_Input data_

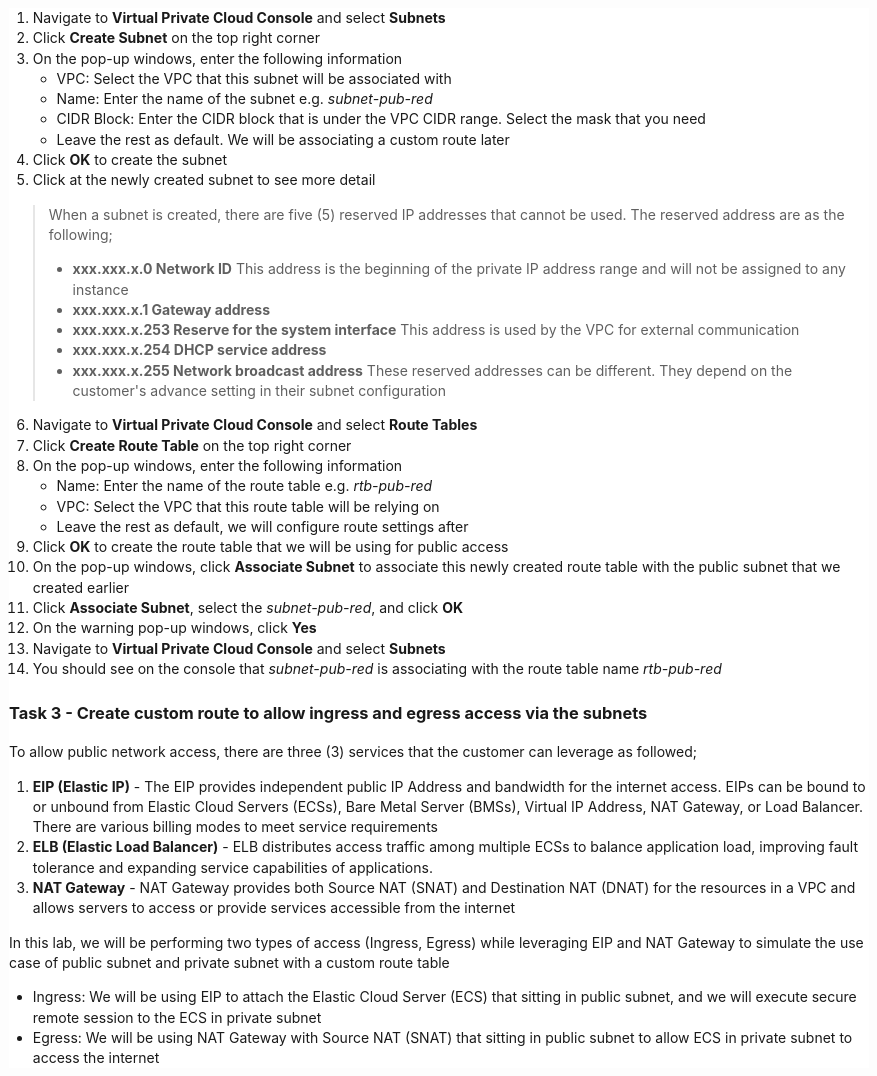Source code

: 1. Navigate to **Virtual Private Cloud Console** and select **Subnets**
2. Click **Create Subnet** on the top right corner
3. On the pop-up windows, enter the following information
    - VPC: Select the VPC that this subnet will be associated with
    - Name: Enter the name of the subnet e.g. *subnet-pub-red*
    - CIDR Block: Enter the CIDR block that is under the VPC CIDR range. Select the mask that you need 
    - Leave the rest as default. We will be associating a custom route later
4. Click **OK** to create the subnet
5. Click at the newly created subnet to see more detail

> When a subnet is created, there are five (5) reserved IP addresses that cannot be used. The reserved address are as the following;
> - **xxx.xxx.x.0 Network ID** This address is the beginning of the private IP address range and will not be assigned to any instance
> - **xxx.xxx.x.1 Gateway address** 
> - **xxx.xxx.x.253 Reserve for the system interface** This address is used by the VPC for external communication
> - **xxx.xxx.x.254 DHCP service address**
> - **xxx.xxx.x.255 Network broadcast address**
> These reserved addresses can be different. They depend on the customer's advance setting in their subnet configuration

6. Navigate to **Virtual Private Cloud Console** and select **Route Tables**
7. Click **Create Route Table** on the top right corner
8. On the pop-up windows, enter the following information
    - Name: Enter the name of the route table e.g. *rtb-pub-red*
    - VPC: Select the VPC that this route table will be relying on
    - Leave the rest as default, we will configure route settings after
9. Click **OK** to create the route table that we will be using for public access
10. On the pop-up windows, click **Associate Subnet** to associate this newly created route table with the public subnet that we created earlier
11. Click **Associate Subnet**, select the *subnet-pub-red*, and click **OK** 
12. On the warning pop-up windows, click **Yes**
13. Navigate to **Virtual Private Cloud Console** and select **Subnets**
14. You should see on the console that *subnet-pub-red* is associating with the route table name *rtb-pub-red*

### Task 3 - Create custom route to allow ingress and egress access via the subnets

To allow public network access, there are three (3) services that the customer can leverage as followed;

1. **EIP (Elastic IP)** - The EIP provides independent public IP Address and bandwidth for the internet access. EIPs can be bound to or unbound from Elastic Cloud Servers (ECSs), Bare Metal Server (BMSs), Virtual IP Address, NAT Gateway, or Load Balancer. There are various billing modes to meet service requirements
2. **ELB (Elastic Load Balancer)** - ELB distributes access traffic among multiple ECSs to balance application load, improving fault tolerance and expanding service capabilities of applications. 
3. **NAT Gateway** - NAT Gateway provides both Source NAT (SNAT) and Destination NAT (DNAT) for the resources in a VPC and allows servers to access or provide services accessible from the internet

In this lab, we will be performing two types of access (Ingress, Egress) while leveraging EIP and NAT Gateway to simulate the use case of public subnet and private subnet with a custom route table
- Ingress: We will be using EIP to attach the Elastic Cloud Server (ECS) that sitting in public subnet, and we will execute secure remote session to the ECS in private subnet
- Egress: We will be using NAT Gateway with Source NAT (SNAT) that sitting in public subnet to allow ECS in private subnet to access the internet 
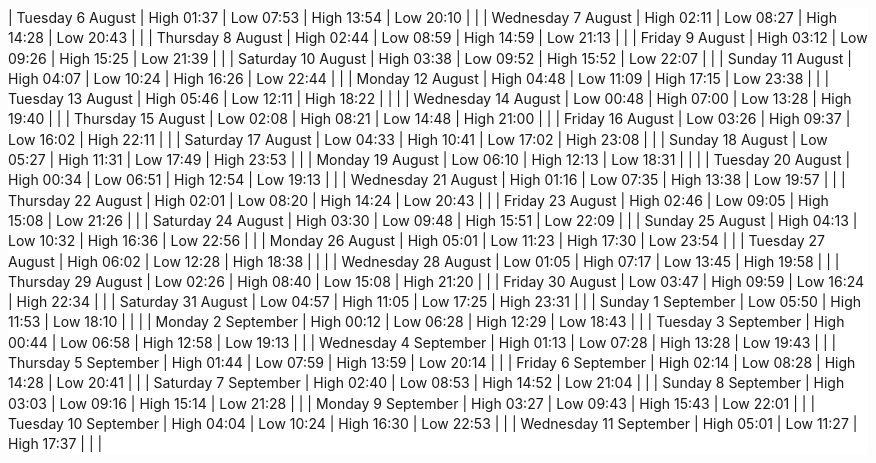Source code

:| Tuesday 6 August | High 01:37 | Low 07:53 | High 13:54 | Low 20:10 |  |
| Wednesday 7 August | High 02:11 | Low 08:27 | High 14:28 | Low 20:43 |  |
| Thursday 8 August | High 02:44 | Low 08:59 | High 14:59 | Low 21:13 |  |
| Friday 9 August | High 03:12 | Low 09:26 | High 15:25 | Low 21:39 |  |
| Saturday 10 August | High 03:38 | Low 09:52 | High 15:52 | Low 22:07 |  |
| Sunday 11 August | High 04:07 | Low 10:24 | High 16:26 | Low 22:44 |  |
| Monday 12 August | High 04:48 | Low 11:09 | High 17:15 | Low 23:38 |  |
| Tuesday 13 August | High 05:46 | Low 12:11 | High 18:22 |  |  |
| Wednesday 14 August | Low 00:48 | High 07:00 | Low 13:28 | High 19:40 |  |
| Thursday 15 August | Low 02:08 | High 08:21 | Low 14:48 | High 21:00 |  |
| Friday 16 August | Low 03:26 | High 09:37 | Low 16:02 | High 22:11 |  |
| Saturday 17 August | Low 04:33 | High 10:41 | Low 17:02 | High 23:08 |  |
| Sunday 18 August | Low 05:27 | High 11:31 | Low 17:49 | High 23:53 |  |
| Monday 19 August | Low 06:10 | High 12:13 | Low 18:31 |  |  |
| Tuesday 20 August | High 00:34 | Low 06:51 | High 12:54 | Low 19:13 |  |
| Wednesday 21 August | High 01:16 | Low 07:35 | High 13:38 | Low 19:57 |  |
| Thursday 22 August | High 02:01 | Low 08:20 | High 14:24 | Low 20:43 |  |
| Friday 23 August | High 02:46 | Low 09:05 | High 15:08 | Low 21:26 |  |
| Saturday 24 August | High 03:30 | Low 09:48 | High 15:51 | Low 22:09 |  |
| Sunday 25 August | High 04:13 | Low 10:32 | High 16:36 | Low 22:56 |  |
| Monday 26 August | High 05:01 | Low 11:23 | High 17:30 | Low 23:54 |  |
| Tuesday 27 August | High 06:02 | Low 12:28 | High 18:38 |  |  |
| Wednesday 28 August | Low 01:05 | High 07:17 | Low 13:45 | High 19:58 |  |
| Thursday 29 August | Low 02:26 | High 08:40 | Low 15:08 | High 21:20 |  |
| Friday 30 August | Low 03:47 | High 09:59 | Low 16:24 | High 22:34 |  |
| Saturday 31 August | Low 04:57 | High 11:05 | Low 17:25 | High 23:31 |  |
| Sunday 1 September | Low 05:50 | High 11:53 | Low 18:10 |  |  |
| Monday 2 September | High 00:12 | Low 06:28 | High 12:29 | Low 18:43 |  |
| Tuesday 3 September | High 00:44 | Low 06:58 | High 12:58 | Low 19:13 |  |
| Wednesday 4 September | High 01:13 | Low 07:28 | High 13:28 | Low 19:43 |  |
| Thursday 5 September | High 01:44 | Low 07:59 | High 13:59 | Low 20:14 |  |
| Friday 6 September | High 02:14 | Low 08:28 | High 14:28 | Low 20:41 |  |
| Saturday 7 September | High 02:40 | Low 08:53 | High 14:52 | Low 21:04 |  |
| Sunday 8 September | High 03:03 | Low 09:16 | High 15:14 | Low 21:28 |  |
| Monday 9 September | High 03:27 | Low 09:43 | High 15:43 | Low 22:01 |  |
| Tuesday 10 September | High 04:04 | Low 10:24 | High 16:30 | Low 22:53 |  |
| Wednesday 11 September | High 05:01 | Low 11:27 | High 17:37 |  |  |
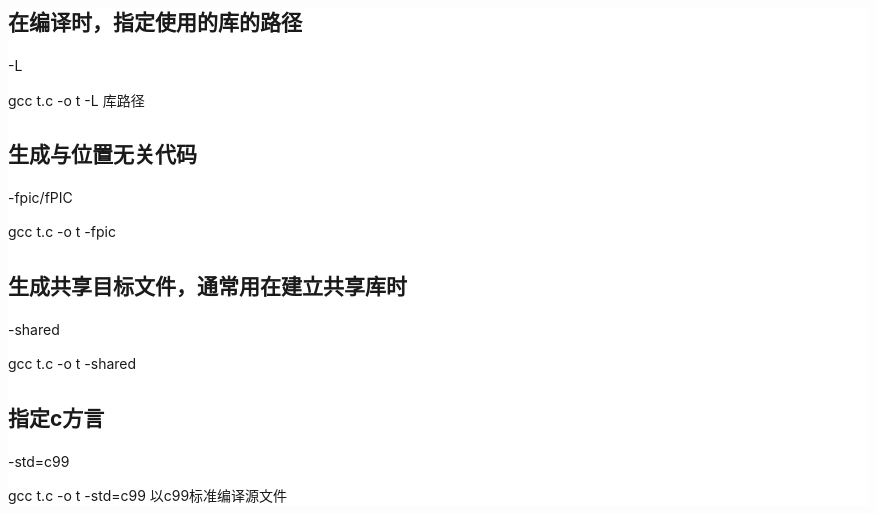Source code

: ## 在编译时，指定使用的库的路径

-L

gcc t.c -o t -L 库路径

## 生成与位置无关代码

-fpic/fPIC

gcc t.c -o t -fpic

## 生成共享目标文件，通常用在建立共享库时

-shared

gcc t.c -o t -shared

## 指定c方言

-std=c99

gcc t.c -o t -std=c99 以c99标准编译源文件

_Task instructions_
Would you copy all the material exactly, dropping the pictures?

_Final answer_
Source code

: 1. Navigate to **Virtual Private Cloud Console** and select **Subnets**
2. Click **Create Subnet** on the top right corner
3. On the pop-up windows, enter the following information
    - VPC: Select the VPC that this subnet will be associated with
    - Name: Enter the name of the subnet e.g. *subnet-pub-red*
    - CIDR Block: Enter the CIDR block that is under the VPC CIDR range. Select the mask that you need 
    - Leave the rest as default. We will be associating a custom route later
4. Click **OK** to create the subnet
5. Click at the newly created subnet to see more detail

> When a subnet is created, there are five (5) reserved IP addresses that cannot be used. The reserved address are as the following;
> - **xxx.xxx.x.0 Network ID** This address is the beginning of the private IP address range and will not be assigned to any instance
> - **xxx.xxx.x.1 Gateway address** 
> - **xxx.xxx.x.253 Reserve for the system interface** This address is used by the VPC for external communication
> - **xxx.xxx.x.254 DHCP service address**
> - **xxx.xxx.x.255 Network broadcast address**
> These reserved addresses can be different. They depend on the customer's advance setting in their subnet configuration

6. Navigate to **Virtual Private Cloud Console** and select **Route Tables**
7. Click **Create Route Table** on the top right corner
8. On the pop-up windows, enter the following information
    - Name: Enter the name of the route table e.g. *rtb-pub-red*
    - VPC: Select the VPC that this route table will be relying on
    - Leave the rest as default, we will configure route settings after
9. Click **OK** to create the route table that we will be using for public access
10. On the pop-up windows, click **Associate Subnet** to associate this newly created route table with the public subnet that we created earlier
11. Click **Associate Subnet**, select the *subnet-pub-red*, and click **OK** 
12. On the warning pop-up windows, click **Yes**
13. Navigate to **Virtual Private Cloud Console** and select **Subnets**
14. You should see on the console that *subnet-pub-red* is associating with the route table name *rtb-pub-red*

### Task 3 - Create custom route to allow ingress and egress access via the subnets

To allow public network access, there are three (3) services that the customer can leverage as followed;

1. **EIP (Elastic IP)** - The EIP provides independent public IP Address and bandwidth for the internet access. EIPs can be bound to or unbound from Elastic Cloud Servers (ECSs), Bare Metal Server (BMSs), Virtual IP Address, NAT Gateway, or Load Balancer. There are various billing modes to meet service requirements
2. **ELB (Elastic Load Balancer)** - ELB distributes access traffic among multiple ECSs to balance application load, improving fault tolerance and expanding service capabilities of applications. 
3. **NAT Gateway** - NAT Gateway provides both Source NAT (SNAT) and Destination NAT (DNAT) for the resources in a VPC and allows servers to access or provide services accessible from the internet

In this lab, we will be performing two types of access (Ingress, Egress) while leveraging EIP and NAT Gateway to simulate the use case of public subnet and private subnet with a custom route table
- Ingress: We will be using EIP to attach the Elastic Cloud Server (ECS) that sitting in public subnet, and we will execute secure remote session to the ECS in private subnet
- Egress: We will be using NAT Gateway with Source NAT (SNAT) that sitting in public subnet to allow ECS in private subnet to access the internet 
Source code

:| Tuesday 6 August | High 01:37 | Low 07:53 | High 13:54 | Low 20:10 |  |
| Wednesday 7 August | High 02:11 | Low 08:27 | High 14:28 | Low 20:43 |  |
| Thursday 8 August | High 02:44 | Low 08:59 | High 14:59 | Low 21:13 |  |
| Friday 9 August | High 03:12 | Low 09:26 | High 15:25 | Low 21:39 |  |
| Saturday 10 August | High 03:38 | Low 09:52 | High 15:52 | Low 22:07 |  |
| Sunday 11 August | High 04:07 | Low 10:24 | High 16:26 | Low 22:44 |  |
| Monday 12 August | High 04:48 | Low 11:09 | High 17:15 | Low 23:38 |  |
| Tuesday 13 August | High 05:46 | Low 12:11 | High 18:22 |  |  |
| Wednesday 14 August | Low 00:48 | High 07:00 | Low 13:28 | High 19:40 |  |
| Thursday 15 August | Low 02:08 | High 08:21 | Low 14:48 | High 21:00 |  |
| Friday 16 August | Low 03:26 | High 09:37 | Low 16:02 | High 22:11 |  |
| Saturday 17 August | Low 04:33 | High 10:41 | Low 17:02 | High 23:08 |  |
| Sunday 18 August | Low 05:27 | High 11:31 | Low 17:49 | High 23:53 |  |
| Monday 19 August | Low 06:10 | High 12:13 | Low 18:31 |  |  |
| Tuesday 20 August | High 00:34 | Low 06:51 | High 12:54 | Low 19:13 |  |
| Wednesday 21 August | High 01:16 | Low 07:35 | High 13:38 | Low 19:57 |  |
| Thursday 22 August | High 02:01 | Low 08:20 | High 14:24 | Low 20:43 |  |
| Friday 23 August | High 02:46 | Low 09:05 | High 15:08 | Low 21:26 |  |
| Saturday 24 August | High 03:30 | Low 09:48 | High 15:51 | Low 22:09 |  |
| Sunday 25 August | High 04:13 | Low 10:32 | High 16:36 | Low 22:56 |  |
| Monday 26 August | High 05:01 | Low 11:23 | High 17:30 | Low 23:54 |  |
| Tuesday 27 August | High 06:02 | Low 12:28 | High 18:38 |  |  |
| Wednesday 28 August | Low 01:05 | High 07:17 | Low 13:45 | High 19:58 |  |
| Thursday 29 August | Low 02:26 | High 08:40 | Low 15:08 | High 21:20 |  |
| Friday 30 August | Low 03:47 | High 09:59 | Low 16:24 | High 22:34 |  |
| Saturday 31 August | Low 04:57 | High 11:05 | Low 17:25 | High 23:31 |  |
| Sunday 1 September | Low 05:50 | High 11:53 | Low 18:10 |  |  |
| Monday 2 September | High 00:12 | Low 06:28 | High 12:29 | Low 18:43 |  |
| Tuesday 3 September | High 00:44 | Low 06:58 | High 12:58 | Low 19:13 |  |
| Wednesday 4 September | High 01:13 | Low 07:28 | High 13:28 | Low 19:43 |  |
| Thursday 5 September | High 01:44 | Low 07:59 | High 13:59 | Low 20:14 |  |
| Friday 6 September | High 02:14 | Low 08:28 | High 14:28 | Low 20:41 |  |
| Saturday 7 September | High 02:40 | Low 08:53 | High 14:52 | Low 21:04 |  |
| Sunday 8 September | High 03:03 | Low 09:16 | High 15:14 | Low 21:28 |  |
| Monday 9 September | High 03:27 | Low 09:43 | High 15:43 | Low 22:01 |  |
| Tuesday 10 September | High 04:04 | Low 10:24 | High 16:30 | Low 22:53 |  |
| Wednesday 11 September | High 05:01 | Low 11:27 | High 17:37 |  |  |
Source code

: ## 在编译时，指定使用的库的路径

-L

gcc t.c -o t -L 库路径

## 生成与位置无关代码

-fpic/fPIC

gcc t.c -o t -fpic

## 生成共享目标文件，通常用在建立共享库时

-shared

gcc t.c -o t -shared

## 指定c方言

-std=c99

gcc t.c -o t -std=c99 以c99标准编译源文件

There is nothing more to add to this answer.